AI-native customer research platform whose AI interviewer runs voice and text discovery conversations at scale, then synthesizes themes automatically.
AI interviewer that runs asynchronous voice and text discovery conversations at scaleAI research agent that drafts research goals and interview guides from a briefAutomatic per-interview analysis with key moments and sentiment
Chrome extension that joins browser-based Meet, Zoom, and Teams calls to provide real-time transcription and a structured AI summary afterward.
AI chat to search and ask questions across captured meetingsChrome extension for Google Meet, Zoom, and Microsoft TeamsHighlights of key insights, decisions, and action items
Koji is a free tier with paid upgrades (freemium); MeetingNotes is a free tier with paid upgrades (freemium). Always confirm current pricing on each vendor's site before buying.
AI interviewer that runs asynchronous voice and text discovery conversations at scale
Chrome extension for Google Meet, Zoom, and Microsoft Teams
Standout feature
AI research agent that drafts research goals and interview guides from a brief
Real-time transcription during the meeting
Team usage
Automatic per-interview analysis with key moments and sentiment
Structured AI summary generated automatically after the meeting
Integrations
Cross-interview synthesis into study-wide themes, patterns, and recommendations
Highlights of key insights, decisions, and action items
Languages & capture
Insights traceable back to specific participant quotes
AI chat to search and ask questions across captured meetings
Best-fit workflow
MCP integrations with Claude, ChatGPT, Cursor, and Notion
Installed and run directly from the Chrome Web Store
Best for
Koji
Choose Koji if you need running exploratory discovery interviews without scheduling live calls — strengths include removes scheduling overhead by running many interviews in parallel and asynchronously.
MeetingNotes
Choose MeetingNotes if you need solo professionals who want automatic notes across meet, zoom, and teams — strengths include lightweight, browser-based setup with no separate desktop app.
Pros & cons
Koji
+ Removes scheduling overhead by running many interviews in parallel and asynchronously
- AI-moderated async format is less suited to deep rapport-driven live interviews
MeetingNotes
+ Lightweight, browser-based setup with no separate desktop app
+ Summaries available immediately when the meeting ends
- Capture is tied to meetings run in the Chrome browser
FAQ
Is Koji or MeetingNotes better for AI meeting notes?
It depends on your workflow.

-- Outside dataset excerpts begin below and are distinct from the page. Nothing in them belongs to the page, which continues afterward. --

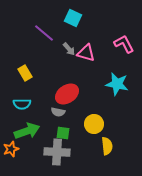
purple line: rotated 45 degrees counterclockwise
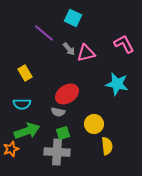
pink triangle: rotated 30 degrees counterclockwise
green square: rotated 24 degrees counterclockwise
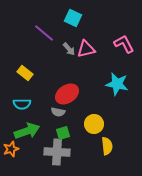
pink triangle: moved 4 px up
yellow rectangle: rotated 21 degrees counterclockwise
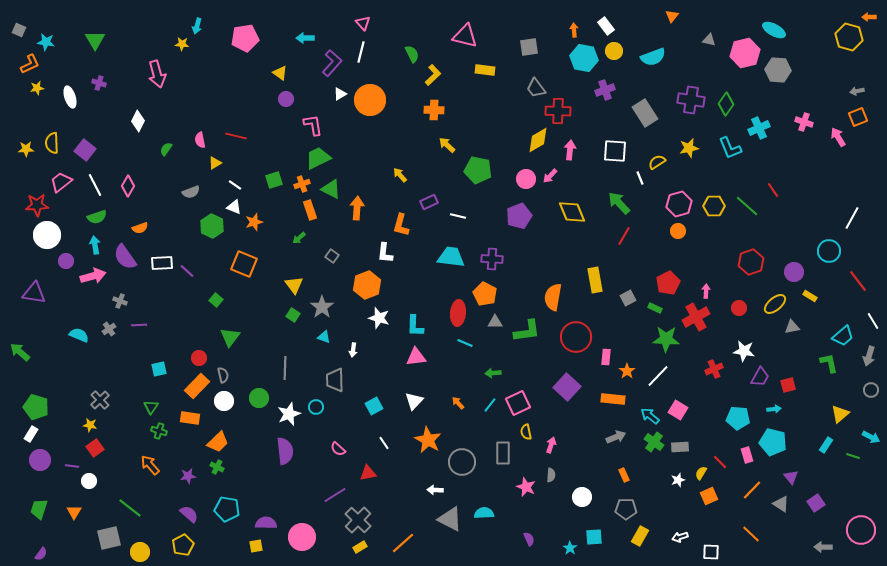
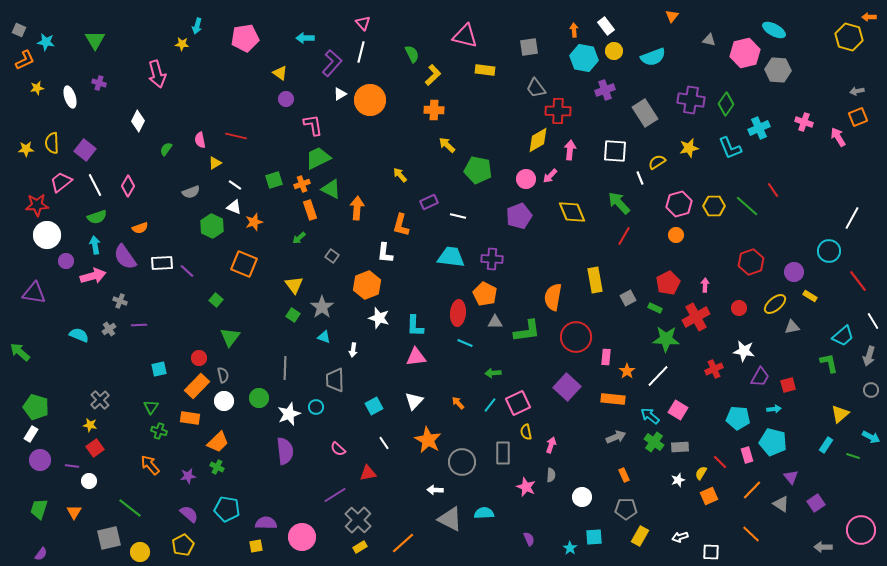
orange L-shape at (30, 64): moved 5 px left, 4 px up
orange circle at (678, 231): moved 2 px left, 4 px down
pink arrow at (706, 291): moved 1 px left, 6 px up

Koji is strong for running exploratory discovery interviews without scheduling live calls, while MeetingNotes is strong for solo professionals who want automatic notes across meet, zoom, and teams. Both transcribe and summarize meetings.
How do Koji and MeetingNotes compare on price?
Koji is a free tier with paid upgrades and MeetingNotes is a free tier with paid upgrades. Check each vendor's pricing page for the latest plans and free-tier limits.
Can I use both Koji and MeetingNotes?
Yes. Many teams run more than one meeting assistant when the workflows are complementary and the budget is justified.